▶ [PROVIDED ENTRIES]
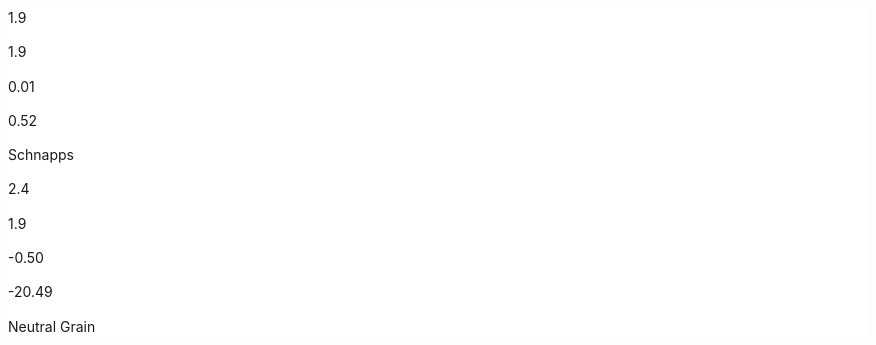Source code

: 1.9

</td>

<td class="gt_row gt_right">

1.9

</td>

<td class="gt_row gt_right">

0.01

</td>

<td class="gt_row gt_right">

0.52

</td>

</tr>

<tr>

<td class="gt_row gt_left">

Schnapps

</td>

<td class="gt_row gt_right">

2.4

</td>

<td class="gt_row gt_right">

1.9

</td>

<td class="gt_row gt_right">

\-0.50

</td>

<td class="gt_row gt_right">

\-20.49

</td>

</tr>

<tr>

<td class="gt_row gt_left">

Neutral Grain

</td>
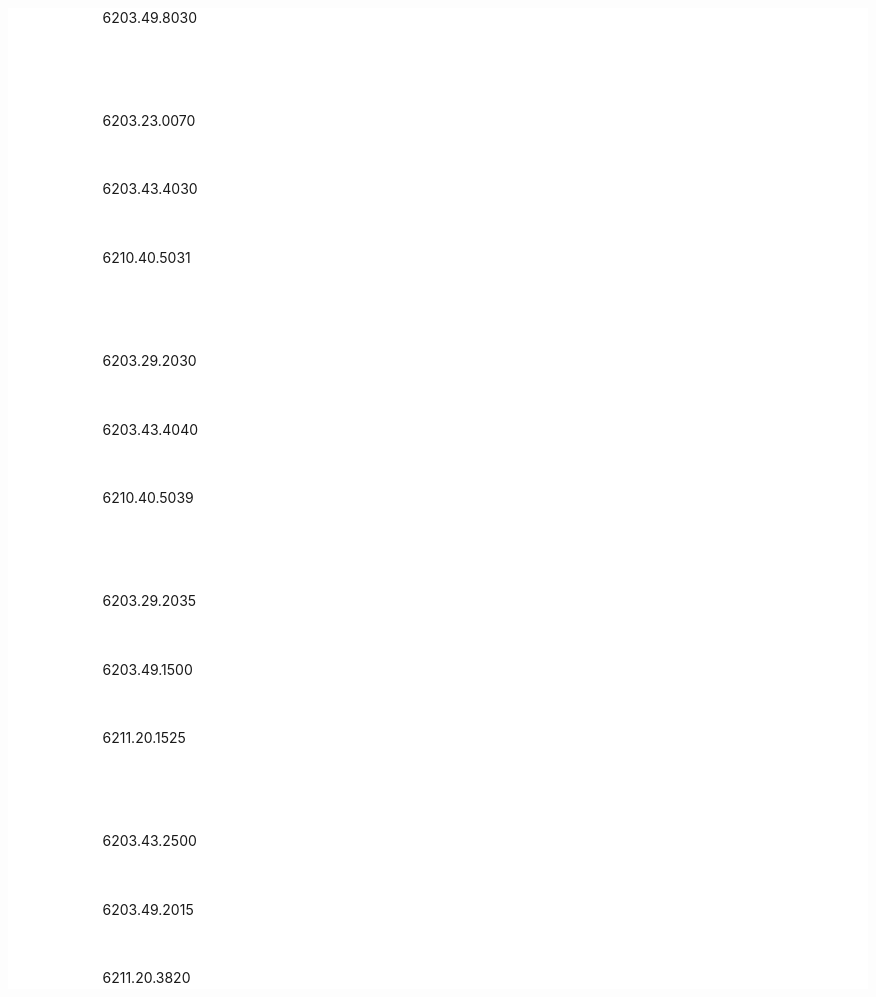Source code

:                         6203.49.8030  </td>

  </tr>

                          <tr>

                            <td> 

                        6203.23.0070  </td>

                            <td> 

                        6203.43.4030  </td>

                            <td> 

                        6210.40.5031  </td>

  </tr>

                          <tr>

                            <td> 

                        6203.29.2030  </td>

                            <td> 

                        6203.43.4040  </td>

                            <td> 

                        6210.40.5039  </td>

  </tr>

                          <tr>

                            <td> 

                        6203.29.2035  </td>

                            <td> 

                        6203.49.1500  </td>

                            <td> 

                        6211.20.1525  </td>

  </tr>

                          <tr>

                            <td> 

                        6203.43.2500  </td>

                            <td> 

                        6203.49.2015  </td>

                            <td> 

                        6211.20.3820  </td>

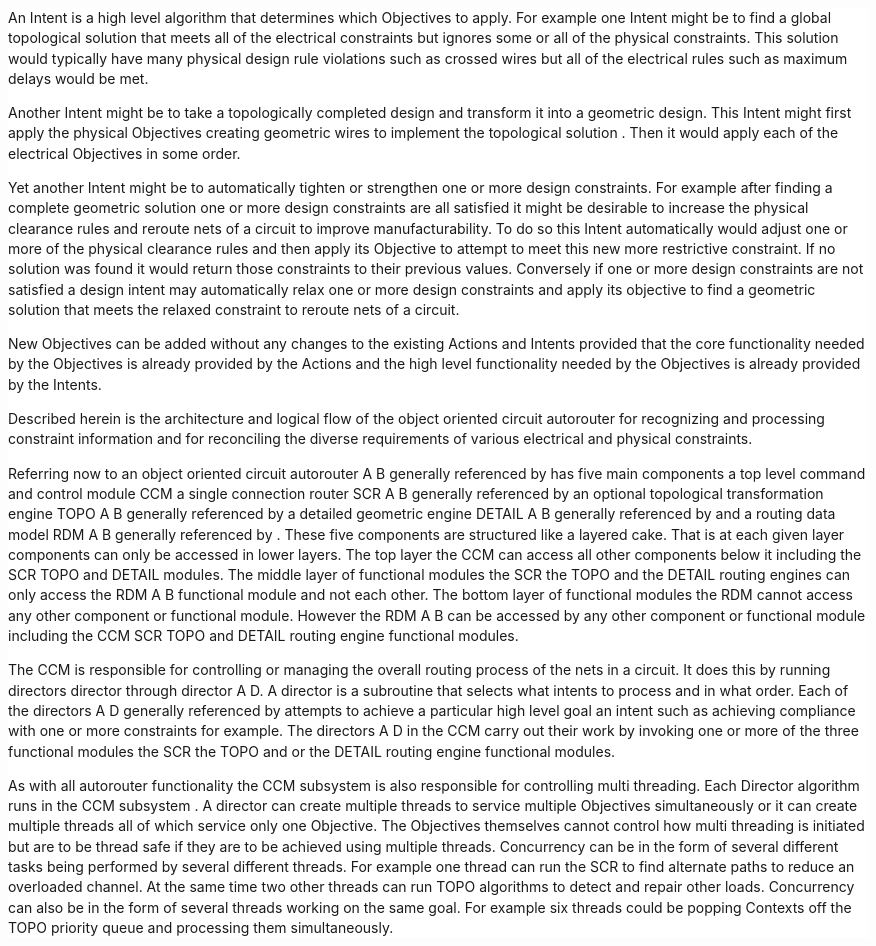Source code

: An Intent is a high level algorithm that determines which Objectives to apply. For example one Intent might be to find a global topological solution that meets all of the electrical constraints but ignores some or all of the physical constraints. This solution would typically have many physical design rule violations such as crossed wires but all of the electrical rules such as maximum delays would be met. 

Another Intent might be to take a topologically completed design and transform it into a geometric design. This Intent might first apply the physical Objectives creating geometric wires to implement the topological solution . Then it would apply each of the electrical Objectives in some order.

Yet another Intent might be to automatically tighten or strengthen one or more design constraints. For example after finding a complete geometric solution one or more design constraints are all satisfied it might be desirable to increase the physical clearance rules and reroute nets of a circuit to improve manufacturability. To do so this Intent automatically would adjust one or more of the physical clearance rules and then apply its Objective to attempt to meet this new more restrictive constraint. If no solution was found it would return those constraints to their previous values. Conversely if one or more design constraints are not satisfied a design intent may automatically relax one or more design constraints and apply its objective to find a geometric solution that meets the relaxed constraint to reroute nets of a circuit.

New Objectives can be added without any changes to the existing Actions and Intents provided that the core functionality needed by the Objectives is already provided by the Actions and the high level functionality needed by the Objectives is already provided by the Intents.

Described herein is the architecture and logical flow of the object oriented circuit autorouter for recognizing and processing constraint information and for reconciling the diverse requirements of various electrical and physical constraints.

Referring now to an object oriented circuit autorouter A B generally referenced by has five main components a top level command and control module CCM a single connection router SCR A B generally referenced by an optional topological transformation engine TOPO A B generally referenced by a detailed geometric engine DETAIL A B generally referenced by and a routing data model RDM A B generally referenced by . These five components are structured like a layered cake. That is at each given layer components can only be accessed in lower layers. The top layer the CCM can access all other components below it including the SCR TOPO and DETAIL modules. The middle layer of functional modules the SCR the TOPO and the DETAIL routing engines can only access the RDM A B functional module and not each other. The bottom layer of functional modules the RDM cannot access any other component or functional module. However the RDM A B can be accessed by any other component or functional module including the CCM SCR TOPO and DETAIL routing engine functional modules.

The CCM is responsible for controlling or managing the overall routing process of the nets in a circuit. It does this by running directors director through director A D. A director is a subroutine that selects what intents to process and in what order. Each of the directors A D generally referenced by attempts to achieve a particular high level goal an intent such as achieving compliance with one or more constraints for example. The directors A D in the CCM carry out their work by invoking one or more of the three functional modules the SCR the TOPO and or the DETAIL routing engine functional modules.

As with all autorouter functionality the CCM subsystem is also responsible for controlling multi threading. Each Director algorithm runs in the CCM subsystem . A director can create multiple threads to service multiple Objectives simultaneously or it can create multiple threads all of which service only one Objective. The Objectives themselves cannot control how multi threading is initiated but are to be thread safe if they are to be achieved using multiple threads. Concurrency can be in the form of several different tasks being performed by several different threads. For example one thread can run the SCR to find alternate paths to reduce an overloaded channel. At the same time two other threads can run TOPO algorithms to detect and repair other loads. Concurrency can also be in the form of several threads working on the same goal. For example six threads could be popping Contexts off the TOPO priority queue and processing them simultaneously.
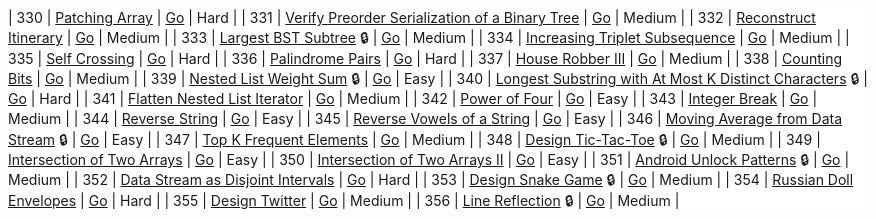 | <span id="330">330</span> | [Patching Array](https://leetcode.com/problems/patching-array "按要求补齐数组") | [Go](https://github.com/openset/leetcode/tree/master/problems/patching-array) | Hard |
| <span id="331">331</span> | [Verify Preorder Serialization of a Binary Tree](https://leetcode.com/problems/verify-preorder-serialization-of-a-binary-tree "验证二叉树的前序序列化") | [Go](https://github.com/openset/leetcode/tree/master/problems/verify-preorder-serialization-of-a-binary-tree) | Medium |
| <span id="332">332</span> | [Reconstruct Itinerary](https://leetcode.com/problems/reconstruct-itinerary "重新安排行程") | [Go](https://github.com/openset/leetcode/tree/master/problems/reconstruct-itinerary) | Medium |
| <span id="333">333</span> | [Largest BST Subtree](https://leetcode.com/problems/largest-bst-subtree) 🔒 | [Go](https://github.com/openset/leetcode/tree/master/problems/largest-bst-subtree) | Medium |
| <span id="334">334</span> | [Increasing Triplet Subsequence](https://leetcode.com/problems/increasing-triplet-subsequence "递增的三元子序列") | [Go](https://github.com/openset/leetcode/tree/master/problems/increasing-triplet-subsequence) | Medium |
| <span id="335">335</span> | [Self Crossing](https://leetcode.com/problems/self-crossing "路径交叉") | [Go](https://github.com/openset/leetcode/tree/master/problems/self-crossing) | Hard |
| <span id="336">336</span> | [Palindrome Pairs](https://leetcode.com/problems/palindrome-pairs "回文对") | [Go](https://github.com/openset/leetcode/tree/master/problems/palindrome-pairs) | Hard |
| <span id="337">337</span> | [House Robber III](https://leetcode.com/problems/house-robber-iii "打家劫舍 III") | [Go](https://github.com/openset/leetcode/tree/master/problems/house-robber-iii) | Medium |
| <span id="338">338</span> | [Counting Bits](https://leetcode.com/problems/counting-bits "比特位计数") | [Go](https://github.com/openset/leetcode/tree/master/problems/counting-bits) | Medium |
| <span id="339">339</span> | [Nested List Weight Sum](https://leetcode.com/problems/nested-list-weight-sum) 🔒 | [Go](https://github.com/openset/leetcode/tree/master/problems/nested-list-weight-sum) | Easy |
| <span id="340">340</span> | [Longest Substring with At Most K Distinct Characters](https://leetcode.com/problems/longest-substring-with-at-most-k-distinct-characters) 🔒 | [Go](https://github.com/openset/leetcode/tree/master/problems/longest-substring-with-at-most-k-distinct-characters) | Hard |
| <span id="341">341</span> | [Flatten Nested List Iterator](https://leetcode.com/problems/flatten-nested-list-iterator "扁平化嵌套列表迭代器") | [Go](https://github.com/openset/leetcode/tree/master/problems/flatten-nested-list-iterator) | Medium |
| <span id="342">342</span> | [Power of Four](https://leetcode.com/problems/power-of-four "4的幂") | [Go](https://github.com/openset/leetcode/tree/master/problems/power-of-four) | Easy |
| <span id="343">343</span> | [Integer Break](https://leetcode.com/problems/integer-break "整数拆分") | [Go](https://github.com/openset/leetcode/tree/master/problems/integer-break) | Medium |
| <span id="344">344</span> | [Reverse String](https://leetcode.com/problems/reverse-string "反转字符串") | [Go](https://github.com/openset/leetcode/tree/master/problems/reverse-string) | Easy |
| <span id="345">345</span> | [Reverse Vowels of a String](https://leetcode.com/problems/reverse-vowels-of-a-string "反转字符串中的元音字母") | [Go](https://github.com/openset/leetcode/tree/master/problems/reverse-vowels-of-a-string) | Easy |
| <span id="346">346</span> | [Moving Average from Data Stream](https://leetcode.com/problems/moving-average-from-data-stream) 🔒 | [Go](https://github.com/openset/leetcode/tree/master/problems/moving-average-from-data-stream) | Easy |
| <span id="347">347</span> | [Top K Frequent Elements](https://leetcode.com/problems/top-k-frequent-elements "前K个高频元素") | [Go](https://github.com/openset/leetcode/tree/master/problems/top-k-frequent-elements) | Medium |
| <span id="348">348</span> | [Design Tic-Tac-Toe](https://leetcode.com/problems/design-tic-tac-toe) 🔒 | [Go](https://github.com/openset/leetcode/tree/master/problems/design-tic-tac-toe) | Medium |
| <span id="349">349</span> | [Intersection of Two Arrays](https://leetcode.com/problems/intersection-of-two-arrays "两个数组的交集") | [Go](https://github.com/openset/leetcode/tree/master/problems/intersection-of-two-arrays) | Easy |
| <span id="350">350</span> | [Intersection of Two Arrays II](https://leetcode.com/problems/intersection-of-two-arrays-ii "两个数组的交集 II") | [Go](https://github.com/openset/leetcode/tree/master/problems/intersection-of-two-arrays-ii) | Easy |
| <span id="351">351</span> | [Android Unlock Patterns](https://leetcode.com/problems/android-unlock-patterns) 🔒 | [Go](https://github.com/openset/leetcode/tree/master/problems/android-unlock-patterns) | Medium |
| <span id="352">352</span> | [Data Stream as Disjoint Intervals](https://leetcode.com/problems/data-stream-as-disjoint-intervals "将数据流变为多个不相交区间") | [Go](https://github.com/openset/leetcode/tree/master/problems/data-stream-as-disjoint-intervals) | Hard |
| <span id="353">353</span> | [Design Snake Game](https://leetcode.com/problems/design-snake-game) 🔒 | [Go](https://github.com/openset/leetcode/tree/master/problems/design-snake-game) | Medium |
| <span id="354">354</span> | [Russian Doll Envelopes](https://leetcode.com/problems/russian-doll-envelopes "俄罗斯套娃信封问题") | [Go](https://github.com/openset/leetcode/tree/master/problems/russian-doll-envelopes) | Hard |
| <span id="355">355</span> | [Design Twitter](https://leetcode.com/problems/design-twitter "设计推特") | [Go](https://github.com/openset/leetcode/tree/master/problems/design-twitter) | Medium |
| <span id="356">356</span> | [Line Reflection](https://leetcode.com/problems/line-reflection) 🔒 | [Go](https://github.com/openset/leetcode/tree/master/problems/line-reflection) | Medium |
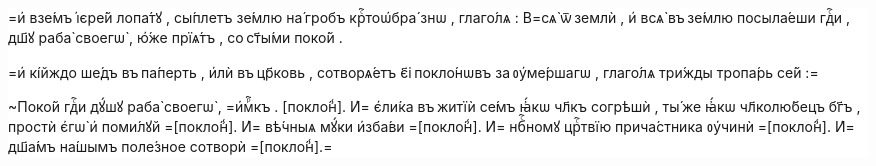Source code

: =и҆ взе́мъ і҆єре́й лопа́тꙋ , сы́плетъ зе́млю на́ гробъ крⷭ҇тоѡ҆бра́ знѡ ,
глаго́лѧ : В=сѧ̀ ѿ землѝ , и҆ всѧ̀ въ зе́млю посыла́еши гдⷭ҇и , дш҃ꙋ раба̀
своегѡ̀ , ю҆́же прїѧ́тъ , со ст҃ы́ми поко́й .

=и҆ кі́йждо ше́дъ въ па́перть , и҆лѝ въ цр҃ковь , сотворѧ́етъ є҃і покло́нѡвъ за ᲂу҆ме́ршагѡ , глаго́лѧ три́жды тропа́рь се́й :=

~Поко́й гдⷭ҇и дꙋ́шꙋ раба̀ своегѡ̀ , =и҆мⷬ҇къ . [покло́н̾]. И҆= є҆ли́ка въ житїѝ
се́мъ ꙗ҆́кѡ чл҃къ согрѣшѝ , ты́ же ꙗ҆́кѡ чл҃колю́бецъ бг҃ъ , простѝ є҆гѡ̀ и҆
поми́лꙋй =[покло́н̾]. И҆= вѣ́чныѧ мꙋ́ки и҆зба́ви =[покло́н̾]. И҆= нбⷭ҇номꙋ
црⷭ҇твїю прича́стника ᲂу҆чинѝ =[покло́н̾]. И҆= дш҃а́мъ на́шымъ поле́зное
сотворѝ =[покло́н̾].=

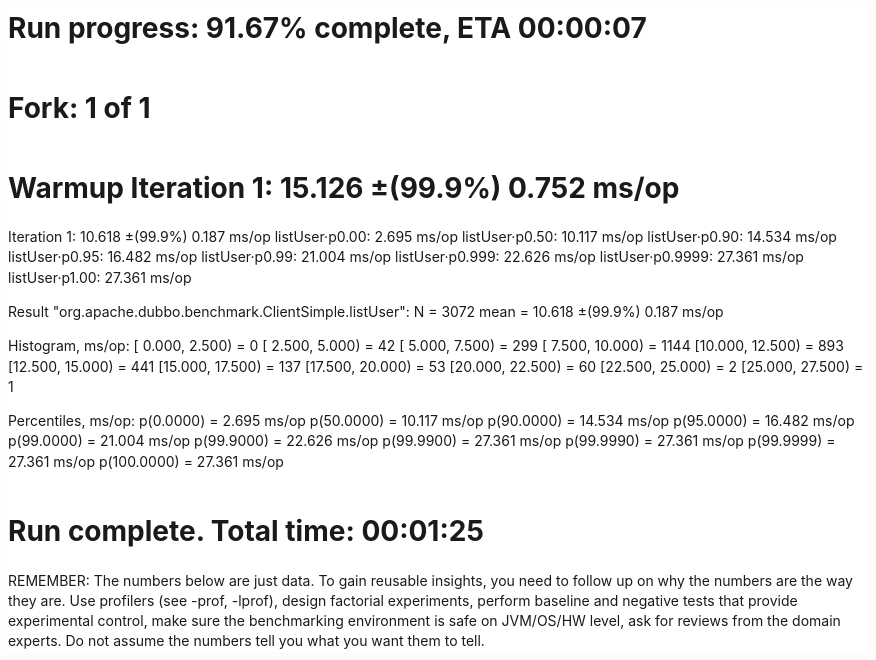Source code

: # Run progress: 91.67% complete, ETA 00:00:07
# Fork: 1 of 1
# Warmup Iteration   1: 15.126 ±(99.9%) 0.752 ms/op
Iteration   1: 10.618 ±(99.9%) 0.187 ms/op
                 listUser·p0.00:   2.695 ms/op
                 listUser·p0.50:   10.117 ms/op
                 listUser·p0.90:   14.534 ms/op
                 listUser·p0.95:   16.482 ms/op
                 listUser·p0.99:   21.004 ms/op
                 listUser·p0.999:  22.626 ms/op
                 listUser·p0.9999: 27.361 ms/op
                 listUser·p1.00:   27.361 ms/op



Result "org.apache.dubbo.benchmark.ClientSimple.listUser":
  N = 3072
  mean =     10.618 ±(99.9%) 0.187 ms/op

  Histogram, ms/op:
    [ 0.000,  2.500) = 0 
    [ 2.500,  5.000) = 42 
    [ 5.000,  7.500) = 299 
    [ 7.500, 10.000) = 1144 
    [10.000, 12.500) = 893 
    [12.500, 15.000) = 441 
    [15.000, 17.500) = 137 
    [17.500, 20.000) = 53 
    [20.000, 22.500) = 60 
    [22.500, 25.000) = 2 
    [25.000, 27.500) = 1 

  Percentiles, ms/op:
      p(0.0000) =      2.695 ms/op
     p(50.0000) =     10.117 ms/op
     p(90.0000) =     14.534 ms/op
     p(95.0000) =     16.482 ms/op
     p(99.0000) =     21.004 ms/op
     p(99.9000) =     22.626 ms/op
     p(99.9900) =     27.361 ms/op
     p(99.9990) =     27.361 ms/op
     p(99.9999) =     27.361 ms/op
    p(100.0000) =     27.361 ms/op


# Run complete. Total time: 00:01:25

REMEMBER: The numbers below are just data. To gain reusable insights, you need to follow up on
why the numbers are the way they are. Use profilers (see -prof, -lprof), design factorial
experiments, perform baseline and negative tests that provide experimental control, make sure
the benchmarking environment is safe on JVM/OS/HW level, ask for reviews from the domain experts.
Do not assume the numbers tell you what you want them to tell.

▶ [WHAT THE TASK ASKS] Please copy every line of the data that carries the string "глаго".

▶ [EXERCISE RESULT]
глаго́лѧ : В=сѧ̀ ѿ землѝ , и҆ всѧ̀ въ зе́млю посыла́еши гдⷭ҇и , дш҃ꙋ раба̀
=и҆ кі́йждо ше́дъ въ па́перть , и҆лѝ въ цр҃ковь , сотворѧ́етъ є҃і покло́нѡвъ за ᲂу҆ме́ршагѡ , глаго́лѧ три́жды тропа́рь се́й :=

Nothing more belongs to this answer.